À la fin repas, Elena se leva pour remercier l’assemblée.
« Je tenais, au nom de mes compagnes et moi-même, à vous remercier pour ce chaleureux accueil et ce délicieux repas que vous nous avez offert. Notre voyage a été long et fastidieux, mais nous sommes heureuses que nos pas nous ai menées jusqu’ici... ». Après une petite pause pour s’assurer du silence, elle continua. « Nos coeurs nous ont menés ici, comme répondant à un Appel, et nous sommes reconnaissantes de l’avoir écouté, car vous êtes des hôtes remarquables. Vous avez toute notre gratitude. »
Pendant trois secondes, tout le monde retint sa respiration. Le reste des aventuriers failli recracher tout ce qu’ils avaient en bouche de surprise. Des regards s’échangèrent, entre gênés, circonspects et effrayés. Finalement, Ilseh prit la parole, vu que personne ne le faisait.
« Eh bien nous vous souhaitons la bienvenue et espérons que votre séjour ici sera bon. ». Helena se rassit. Il savait que ce qu’il venait de faire était risqué.
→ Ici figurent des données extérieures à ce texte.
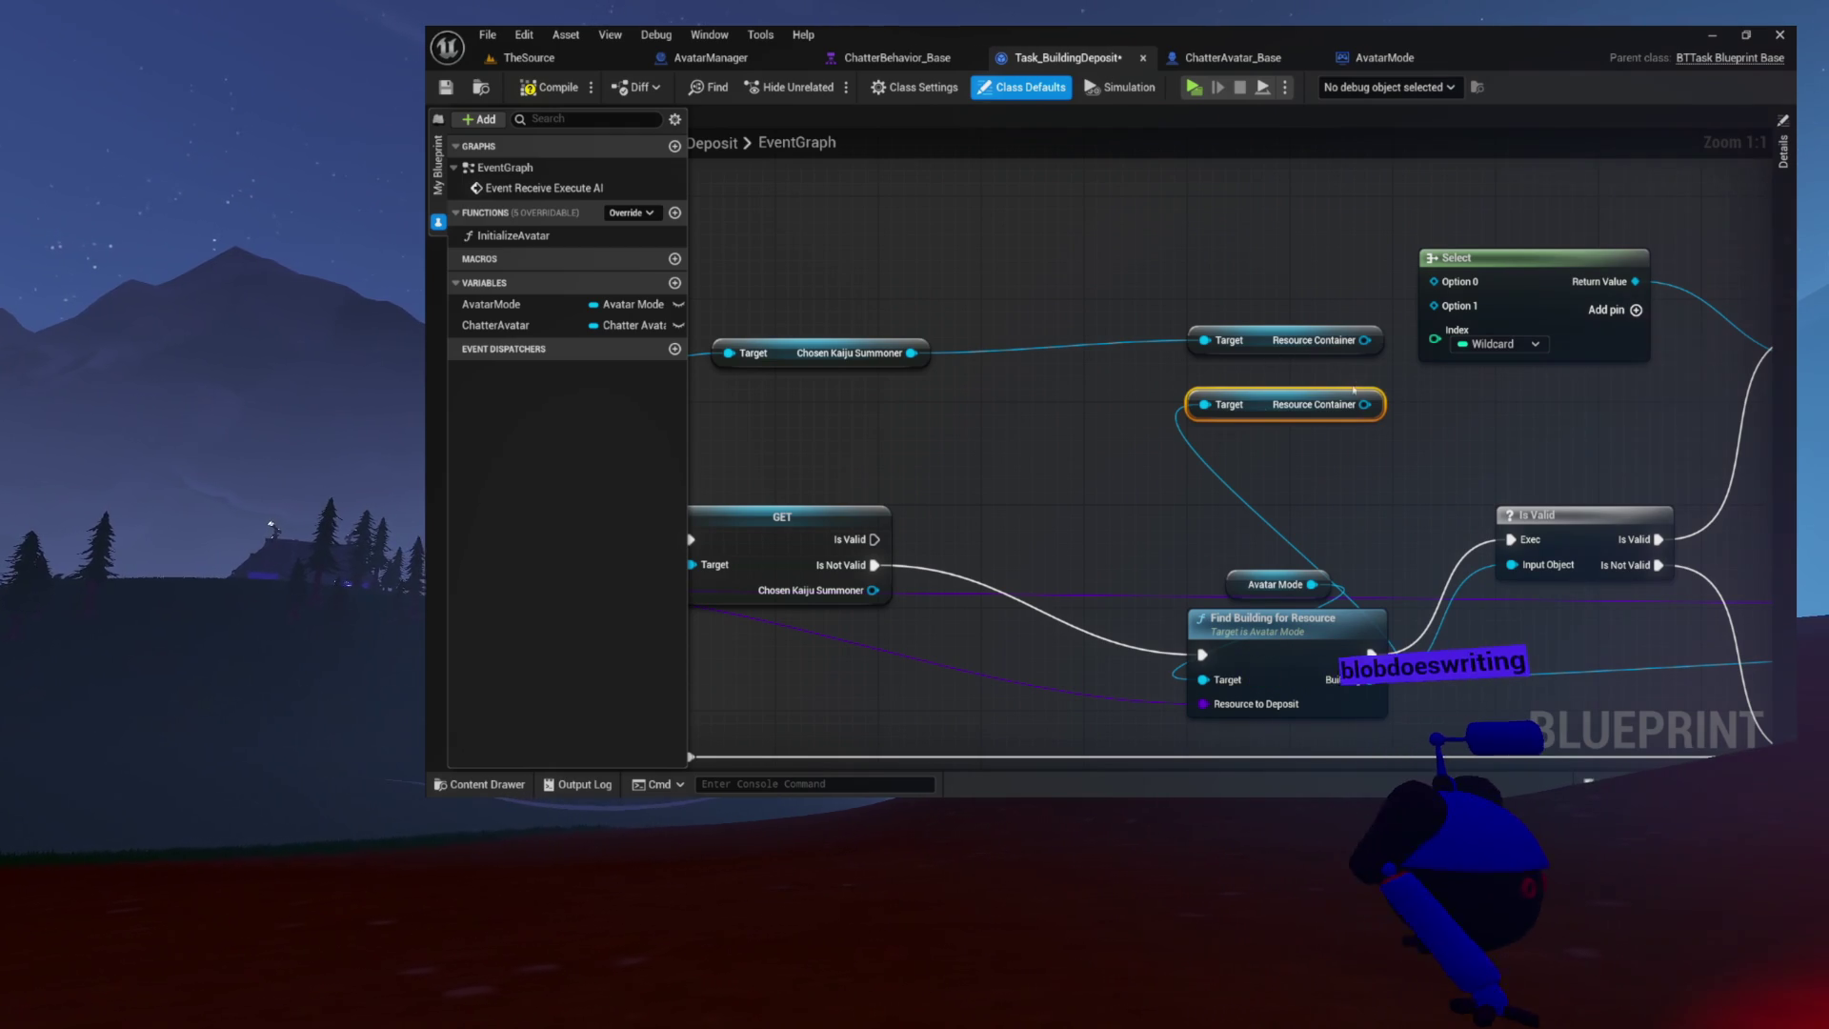
- Add an Is Valid check on the Chosen Kaiju Summoner output
scroll(1074, 383, "down", 2)
mouse_move(929, 393)
left_mouse_down()
mouse_move(980, 428)
mouse_move(914, 451)
left_mouse_up()
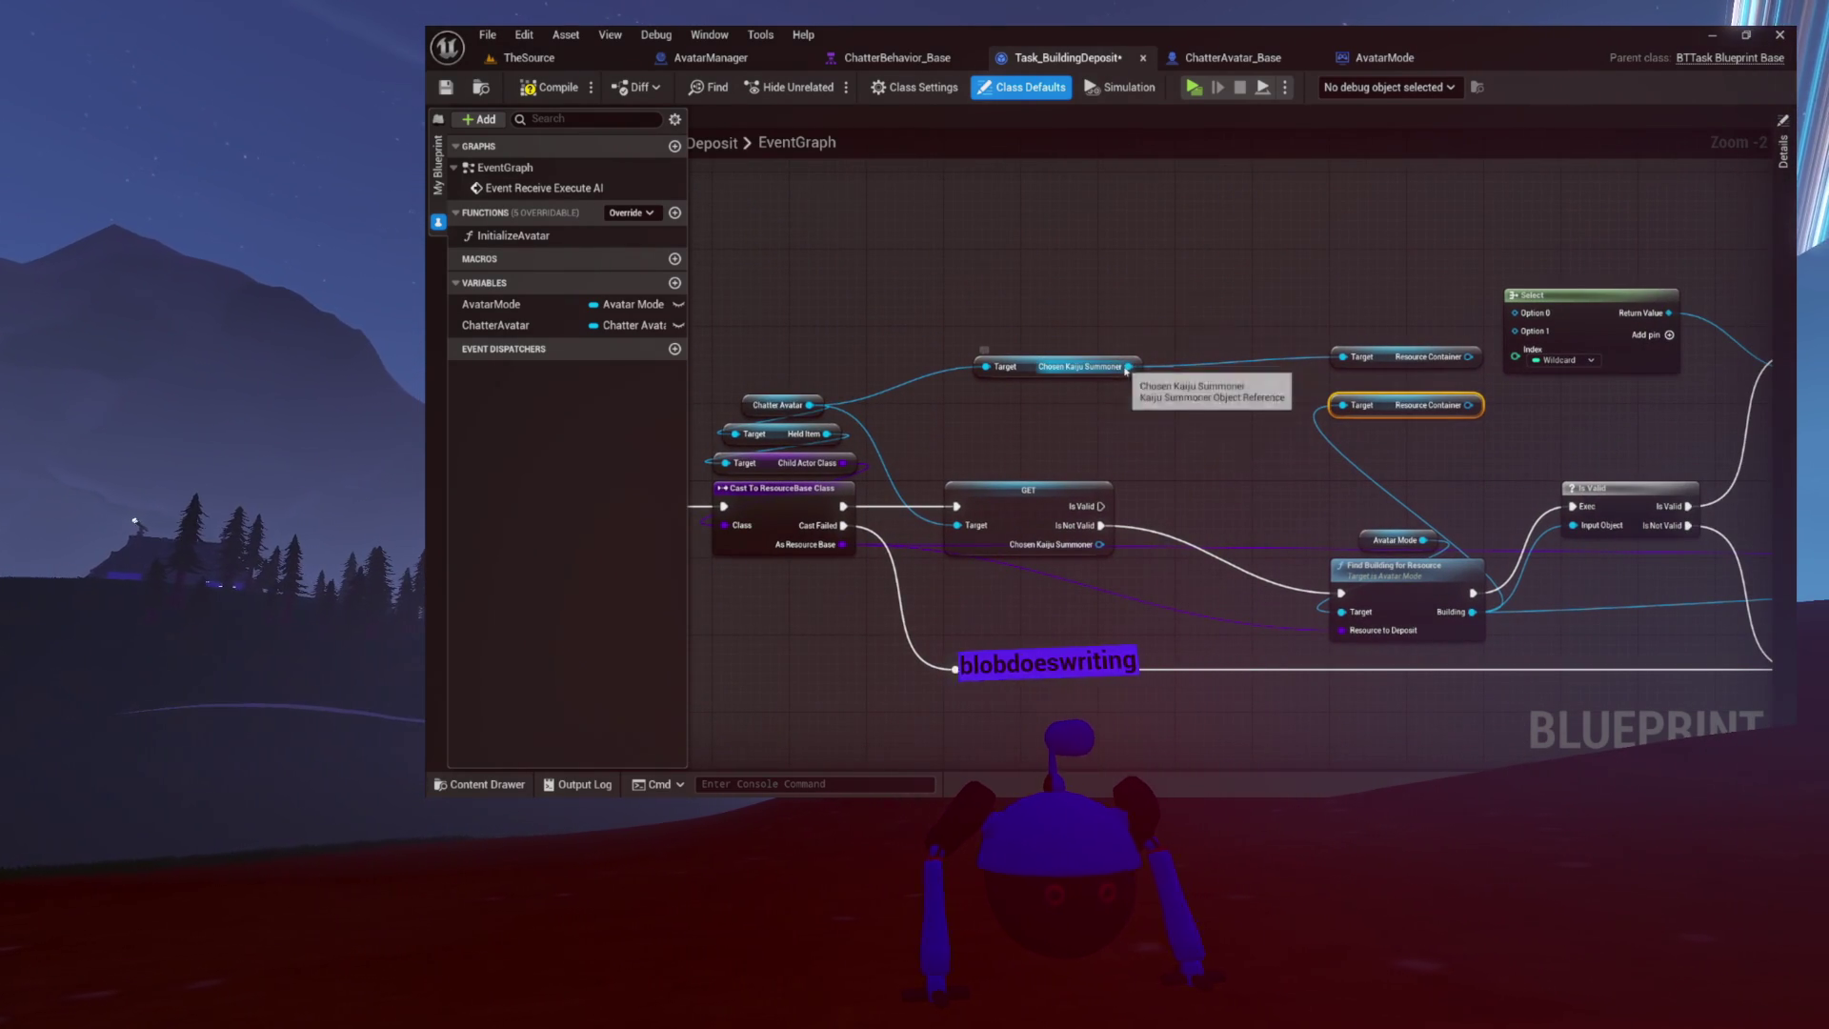
left_click_drag(1126, 369, 1194, 421)
type("isvalid")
Il venait d’accélérer le processus de rencontre entre le groupe et les guenaudes. Qu’elles soient à cette table ou dans les alentours du village, cela allait se savoir. Il venait d’ouvrir les hostilités en disant, d’une manière détournée : « La chasse est ouverte ». Elles allaient maintenant venir après eux. Le doute subsistait cependant sur les informations qu’elles avaient sur eux. Avec de la chance, elles ne savaient pas qu’ils étaient là pour les tuer et cela jouerait en leur faveur. C’était risqué, mais il avait eu ce qu’il voulait. La réaction de la table avait été assez explicite. Les femmes du village étaient au courant pour les guenaudes, et même peut-être, certaines de ces femmes étaient en réalité des vipères au double visage.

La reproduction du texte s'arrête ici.